The superior crystalline quality of coaxial GaInN/GaN multiple-quantum shell (MQS) nanowires (NWs) was demonstrated by employing an AlGaN undershell during metal-organic chemical vapor deposition. Scanning transmission electron microscopy (STEM) results reveal that the NW structure consists of distinct GaInN/GaN regions on different positions of the NWs and the cores were dislocation-free. High-resolution atomic contrast STEM images verified the importance of AlGaN undershells in trapping the point defects diffused from n-core to MQSs (m-planes), as well as the improvement of the grown crystal quality on the apex region (c-planes). Time-integrated and time-resolved photoluminescence (PL) measurements were performed to clarify the mechanism of the emission within the coaxial GaInN/GaN MQS NWs.
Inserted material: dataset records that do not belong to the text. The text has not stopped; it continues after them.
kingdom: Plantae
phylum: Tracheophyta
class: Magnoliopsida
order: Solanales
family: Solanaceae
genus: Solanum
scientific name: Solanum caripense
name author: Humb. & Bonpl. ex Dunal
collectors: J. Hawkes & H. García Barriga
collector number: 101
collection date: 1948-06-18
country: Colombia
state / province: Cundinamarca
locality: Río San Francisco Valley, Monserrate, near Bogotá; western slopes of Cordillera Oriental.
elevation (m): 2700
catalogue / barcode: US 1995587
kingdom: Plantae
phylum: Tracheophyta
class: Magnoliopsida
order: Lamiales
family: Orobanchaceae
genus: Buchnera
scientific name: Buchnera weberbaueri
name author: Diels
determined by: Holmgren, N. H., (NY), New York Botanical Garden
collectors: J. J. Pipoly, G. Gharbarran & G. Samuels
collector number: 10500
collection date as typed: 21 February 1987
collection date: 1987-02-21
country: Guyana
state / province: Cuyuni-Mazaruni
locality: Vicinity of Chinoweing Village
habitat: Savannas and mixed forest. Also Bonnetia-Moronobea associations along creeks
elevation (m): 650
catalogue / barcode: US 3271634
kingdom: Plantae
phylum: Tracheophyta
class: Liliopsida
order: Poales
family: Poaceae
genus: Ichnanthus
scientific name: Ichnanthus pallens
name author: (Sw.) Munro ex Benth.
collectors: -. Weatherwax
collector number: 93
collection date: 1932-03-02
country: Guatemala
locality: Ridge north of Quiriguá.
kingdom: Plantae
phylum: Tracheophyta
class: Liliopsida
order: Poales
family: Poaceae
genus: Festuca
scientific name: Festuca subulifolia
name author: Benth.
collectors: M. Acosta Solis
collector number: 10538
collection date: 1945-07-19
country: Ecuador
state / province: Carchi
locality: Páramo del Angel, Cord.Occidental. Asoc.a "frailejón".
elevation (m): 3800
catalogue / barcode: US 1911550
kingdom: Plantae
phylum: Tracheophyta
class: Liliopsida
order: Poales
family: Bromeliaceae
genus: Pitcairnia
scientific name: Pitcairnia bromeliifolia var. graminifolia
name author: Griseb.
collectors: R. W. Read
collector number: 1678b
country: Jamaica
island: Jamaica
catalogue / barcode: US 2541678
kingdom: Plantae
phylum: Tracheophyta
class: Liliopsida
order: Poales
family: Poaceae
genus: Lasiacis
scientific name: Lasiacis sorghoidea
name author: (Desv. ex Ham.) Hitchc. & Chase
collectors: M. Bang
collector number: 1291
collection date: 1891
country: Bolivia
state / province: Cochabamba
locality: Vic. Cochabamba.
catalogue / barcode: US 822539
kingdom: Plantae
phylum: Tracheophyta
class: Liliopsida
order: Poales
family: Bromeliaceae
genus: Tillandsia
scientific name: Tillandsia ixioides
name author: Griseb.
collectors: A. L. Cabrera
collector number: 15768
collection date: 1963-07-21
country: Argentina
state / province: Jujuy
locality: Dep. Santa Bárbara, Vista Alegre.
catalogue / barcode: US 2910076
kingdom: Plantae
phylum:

The improved internal quantum efficiency in the NW sample was attributed to the unique AlGaN undershell, which was able to suppress the point defects diffusion and reduce the dislocation densities on c-planes. Carrier lifetimes of 2.19 ns and 8.44 ns were derived from time-resolved PL decay curves for NW samples without and with the AlGaN undershell, respectively. Hence, the use of an AlGaN undershell exhibits promising improvement of optical properties for NW-based white and micro light-emitting diodes.